Six: Aids vaccine research is an investment with benefits for donor nations too. With aid budgets being squeezed almost everywhere but Australia and the United Kingdom, spending that has additional benefits at home is hugely important. Research and development spending, even on a disease such as HIV/Aids, is typically not made from a country's aid budget. In Europe for example, the EC is currently developing "Horizon 2020" - an €80 billion war chest to fuel high-tech R&D within European universities, research institutes, and companies. Investments in cutting-edge biotechnology at home that help build the tools to help us beat killer diseases globally are truly win-win.

Seven: We do this because we should and because we can. Without underestimating the difficulty of developing an Aids vaccine, rapid advances in science hold more promise now than ever before. If JFK was with us today he might say:

We choose to create an Aids vaccine. We choose to create an Aids vaccine, not because it is easy, but because it is hard, because that goal will serve to organise and measure the best of our energies and skills, because that challenge is one that we are willing to accept, one we are unwilling to postpone, and one which we intend to win.

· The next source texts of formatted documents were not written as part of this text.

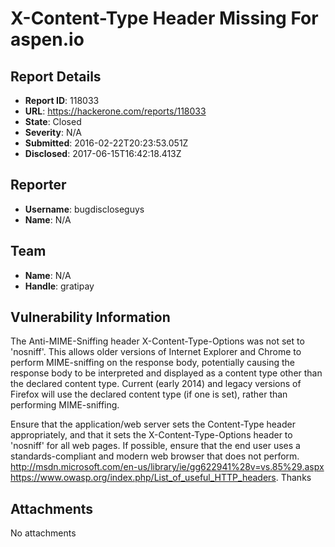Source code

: # X-Content-Type Header Missing For aspen.io

## Report Details
- **Report ID**: 118033
- **URL**: https://hackerone.com/reports/118033
- **State**: Closed
- **Severity**: N/A
- **Submitted**: 2016-02-22T20:23:53.051Z
- **Disclosed**: 2017-06-15T16:42:18.413Z

## Reporter
- **Username**: bugdiscloseguys
- **Name**: N/A

## Team
- **Name**: N/A
- **Handle**: gratipay

## Vulnerability Information
The Anti-MIME-Sniffing header X-Content-Type-Options was not set to 'nosniff'. This allows older versions of Internet Explorer and Chrome to perform MIME-sniffing on the response body, potentially causing the response body to be interpreted and displayed as a content type other than the declared content type. Current (early 2014) and legacy versions of Firefox will use the declared content type (if one is set), rather than performing MIME-sniffing.

Ensure that the application/web server sets the Content-Type header appropriately, and that it sets the X-Content-Type-Options header to 'nosniff' for all web pages.
If possible, ensure that the end user uses a standards-compliant and modern web browser that does not perform.
http://msdn.microsoft.com/en-us/library/ie/gg622941%28v=vs.85%29.aspx
https://www.owasp.org/index.php/List_of_useful_HTTP_headers.
Thanks


## Attachments
No attachments
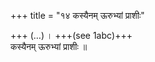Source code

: +++
title = "१४ कस्यैनम् ऊरुभ्यां प्राशीः"

+++
(…) । +++(see 1abc)+++  
कस्यैनम् ऊरुभ्यां प्राशीः ॥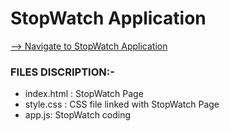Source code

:   
  # StopWatch Application

[--> Navigate to StopWatch Application](https://stopwatch-66ffb.web.app)

### FILES DISCRIPTION:-

* index.html : StopWatch Page
* style.css  : CSS file linked with StopWatch Page
* app.js: StopWatch coding
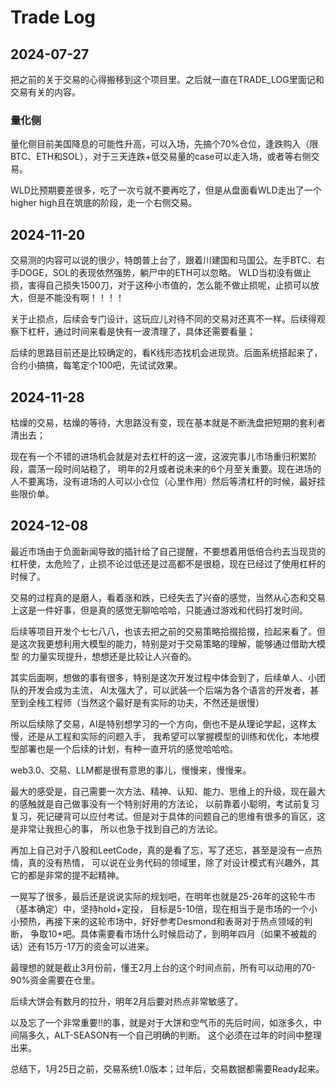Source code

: # Trade Log

## 2024-07-27

把之前的关于交易的心得搬移到这个项目里。之后就一直在TRADE_LOG里面记和交易有关的内容。

### 量化侧
量化侧目前美国降息的可能性升高，可以入场，先搞个70%仓位，逢跌购入（限BTC、ETH和SOL），对于三天连跌+低交易量的case可以走入场，或者等右侧交易。

WLD比预期要差很多，吃了一次亏就不要再吃了，但是从盘面看WLD走出了一个higher high且在筑底的阶段，走一个右侧交易。


## 2024-11-20

交易测的内容可以说的很少，特朗普上台了，跟着川建国和马国公。左手BTC、右手DOGE，SOL的表现依然强势，躺尸中的ETH可以忽略。
WLD当初没有做止损，害得自己损失1500刀，对于这种小市值的，怎么能不做止损呢，止损可以放大，但是不能没有啊！！！！

关于止损点，后续会专门设计，这玩应儿对待不同的交易对还真不一样。后续得观察下杠杆，通过时间来看是快有一波清理了，具体还需要看量；

后续的思路目前还是比较确定的，看K线形态找机会进现货。后面系统搭起来了，合约小搞搞，每笔定个100吧，先试试效果。

## 2024-11-28

枯燥的交易，枯燥的等待，大思路没有变，现在基本就是不断洗盘把短期的套利者清出去；

现在有一个不错的进场机会就是对去杠杆的这一波，这波完事儿市场重归积累阶段，震荡一段时间站稳了，
明年的2月或者说未来的6个月至关重要。现在进场的人不要离场，没有进场的人可以小仓位（心里作用）然后等清杠杆的时候，最好挂些限价单。

## 2024-12-08

最近市场由于负面新闻导致的插针给了自己提醒，不要想着用低倍合约去当现货的杠杆使，太危险了，止损不论过低还是过高都不是很稳，现在已经过了使用杠杆的时候了。

交易的过程真的是磨人，看着涨和跌，已经失去了兴奋的感觉，当然从心态和交易上这是一件好事，但是真的感觉无聊哈哈哈，只能通过游戏和代码打发时间。

后续等项目开发个七七八八，也该去把之前的交易策略拾掇拾掇，捡起来看了。但是这次我更想利用大模型的能力，特别是对于交易策略的理解，能够通过借助大模型
的力量实现提升，想想还是比较让人兴奋的。

其实后面啊，想做的事有很多，特别是这次开发过程中体会到了，后续单人、小团队的开发会成为主流，
AI太强大了，可以武装一个后端为各个语言的开发者，甚至到全栈工程师（当然这个最好是有实际的功夫，不然还是很慢）

所以后续除了交易，AI是特别想学习的一个方向，倒也不是从理论学起，这样太慢，还是从工程和实际的问题入手，
我希望可以掌握模型的训练和优化，本地模型部署也是一个后续的计划，有种一直开坑的感觉哈哈哈。

web3.0、交易、LLM都是很有意思的事儿，慢慢来，慢慢来。

最大的感受是，自己需要一次方法、精神、认知、能力、思维上的升级，现在最大的感触就是自己做事没有一个特别好用的方法论，
以前靠着小聪明，考试前复习复习，死记硬背可以应付考试。但是对于具体的问题自己的思维有很多的盲区，这是非常让我担心的事，
所以也急于找到自己的方法论。

再加上自己对于八股和LeetCode，真的是看了忘，写了还忘，甚至是没有一点热情，真的没有热情，
可以说在业务代码的领域里，除了对设计模式有兴趣外，其它的都是非常的提不起精神。

一晃写了很多，最后还是说说实际的规划吧，在明年也就是25-26年的这轮牛市（基本确定）中，坚持hold+定投，
目标是5-10倍，现在相当于是市场的一个小小预热，再接下来的这轮市场中，好好参考Desmond和表哥对于热点领域的判断，
争取10+吧。具体需要看市场什么时候启动了，到明年四月（如果不被裁的话）还有15万-17万的资金可以进来。

最理想的就是截止3月份前，懂王2月上台的这个时间点前，所有可以动用的70-90%资金需要在仓里。

后续大饼会有数月的拉升，明年2月后要对热点非常敏感了。

以及忘了一个非常重要‼️的事，就是对于大饼和空气币的先后时间，如涨多久，中间隔多久，ALT-SEASON有一个自己明确的判断。
这个必须在过年的时间中整理出来。

总结下，1月25日之前，交易系统1.0版本；过年后，交易数据都需要Ready起来。

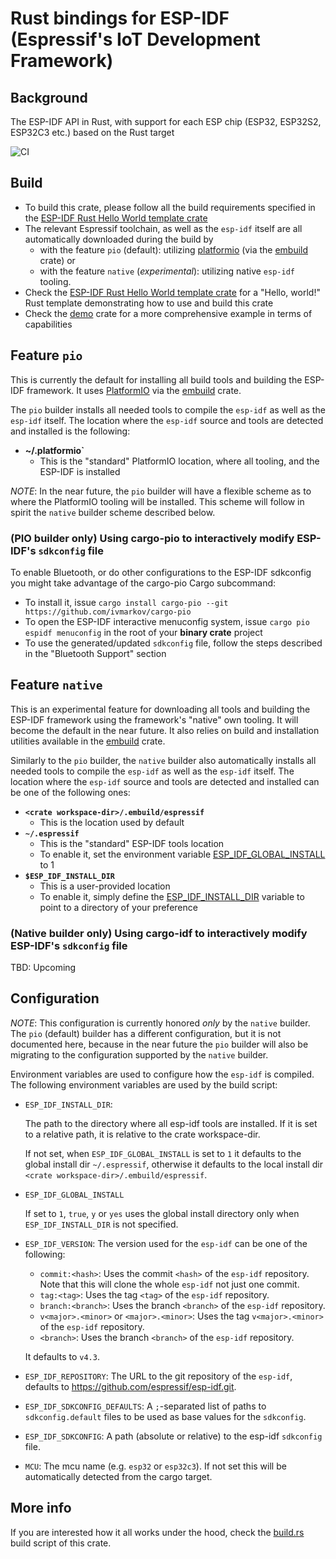 # Rust bindings for ESP-IDF (Espressif's IoT Development Framework)

## Background

The ESP-IDF API in Rust, with support for each ESP chip (ESP32, ESP32S2, ESP32C3 etc.) based on the Rust target

![CI](https://github.com/esp-rs/esp-idf-sys/actions/workflows/ci.yml/badge.svg)

## Build

- To build this crate, please follow all the build requirements specified in the [ESP-IDF Rust Hello World template crate](https://github.com/esp-rs/esp-idf-template)
- The relevant Espressif toolchain, as well as the `esp-idf` itself are all automatically
  downloaded during the build by
    - with the feature `pio` (default): utilizing [platformio](https://platformio.org/) (via the [embuild](https://github.com/ivmarkov/embuild) crate) or
    - with the feature `native` (*experimental*): utilizing native `esp-idf` tooling.
- Check the [ESP-IDF Rust Hello World template crate](https://github.com/esp-rs/esp-idf-template) for a "Hello, world!" Rust template demonstrating how to use and build this crate
- Check the [demo](https://github.com/ivmarkov/rust-esp32-std-demo) crate for a more comprehensive example in terms of capabilities

## Feature `pio`
This is currently the default for installing all build tools and building the ESP-IDF framework. It uses [PlatformIO](https://platformio.org/) via the
[embuild](https://github.com/ivmarkov/embuild) crate.

The `pio` builder installs all needed tools to compile the `esp-idf` as well as the `esp-idf` itself. 
The location where the `esp-idf` source and tools are detected and installed is the following:
- **~/.platformio`**
  - This is the "standard" PlatformIO location, where all tooling, and the ESP-IDF is installed

*NOTE*: In the near future, the `pio` builder will have a flexible scheme as to where the PlatformIO tooling will be installed. This scheme will follow in spirit
the `native` builder scheme described below.

### (PIO builder only) Using cargo-pio to interactively modify ESP-IDF's `sdkconfig` file

To enable Bluetooth, or do other configurations to the ESP-IDF sdkconfig you might take advantage of the cargo-pio Cargo subcommand:
* To install it, issue `cargo install cargo-pio --git https://github.com/ivmarkov/cargo-pio`
* To open the ESP-IDF interactive menuconfig system, issue `cargo pio espidf menuconfig` in the root of your **binary crate** project
* To use the generated/updated `sdkconfig` file, follow the steps described in the "Bluetooth Support" section

## Feature `native`
This is an experimental feature for downloading all tools and building the ESP-IDF framework using the framework's "native" own tooling.
It will become the default in the near future.
It also relies on build and installation utilities available in the [embuild](https://github.com/ivmarkov/embuild) crate.

Similarly to the `pio` builder, the `native` builder also automatically installs all needed tools to compile the `esp-idf` as well as the `esp-idf` itself. 
The location where the `esp-idf` source and tools are detected and installed can be one of the following ones:
- **`<crate workspace-dir>/.embuild/espressif`**
  - This is the location used by default
- **`~/.espressif`** 
  - This is the "standard" ESP-IDF tools location
  - To enable it, set the environment variable [ESP_IDF_GLOBAL_INSTALL](...) to 1
- **`$ESP_IDF_INSTALL_DIR`**
  - This is a user-provided location
  - To enable it, simply define the [ESP_IDF_INSTALL_DIR](...) variable to point to a directory of your preference

### (Native builder only) Using cargo-idf to interactively modify ESP-IDF's `sdkconfig` file

TBD: Upcoming

## Configuration

*NOTE*: This configuration is currently honored *only* by the `native` builder.
The `pio` (default) builder has a different configuration, but it is not documented here, because in the near future the `pio` builder will also be migrating to 
the configuration supported by the `native` builder.

Environment variables are used to configure how the `esp-idf` is compiled.
The following environment variables are used by the build script:

- `ESP_IDF_INSTALL_DIR`:

    The path to the directory where all esp-idf tools are installed. If it is set to a
    relative path, it is relative to the crate workspace-dir.

    If not set, when `ESP_IDF_GLOBAL_INSTALL` is set to `1` it defaults to the global
    install dir `~/.espressif`, otherwise it defaults to the local install dir `<crate
    workspace-dir>/.embuild/espressif`.

- `ESP_IDF_GLOBAL_INSTALL`

    If set to `1`, `true`, `y` or `yes` uses the global install directory only when `ESP_IDF_INSTALL_DIR` is not specified.

- `ESP_IDF_VERSION`:
  The version used for the `esp-idf` can be one of the following:
  - `commit:<hash>`: Uses the commit `<hash>` of the `esp-idf` repository.
                     Note that this will clone the whole `esp-idf` not just one commit.
  - `tag:<tag>`: Uses the tag `<tag>` of the `esp-idf` repository.
  - `branch:<branch>`: Uses the branch `<branch>` of the `esp-idf` repository.
  - `v<major>.<minor>` or `<major>.<minor>`: Uses the tag `v<major>.<minor>` of the `esp-idf` repository.
  - `<branch>`: Uses the branch `<branch>` of the `esp-idf` repository.

  It defaults to `v4.3`.
- `ESP_IDF_REPOSITORY`: The URL to the git repository of the `esp-idf`, defaults to <https://github.com/espressif/esp-idf.git>.
- `ESP_IDF_SDKCONFIG_DEFAULTS`: A `;`-separated list of paths to `sdkconfig.default` files to be used as base
                                values for the `sdkconfig`.
- `ESP_IDF_SDKCONFIG`: A path (absolute or relative) to the esp-idf `sdkconfig` file.
- `MCU`: The mcu name (e.g. `esp32` or `esp32c3`). If not set this will be automatically
         detected from the cargo target.

## More info

If you are interested how it all works under the hood, check the [build.rs](build/build.rs)
build script of this crate.
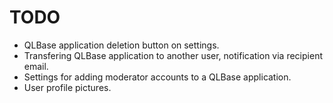 # TODO

- QLBase application deletion button on settings.
- Transfering QLBase application to another user, notification via recipient email.
- Settings for adding moderator accounts to a QLBase application.
- User profile pictures.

JFK's original quote, of course, was a challenge to put a man on the moon - a seemingly impossible feat back in the 1960s. Yet the footprints of the Apollo astronauts will pass above our heads tonight.

We can't wait to get the millions of people who need Aids drugs onto treatment. We can't wait to scale up our response and fully fund the Strategic Investment Framework. But we also can't wait to develop an Aids vaccine - it is simply one of the best investments we can make in the health of the world's people.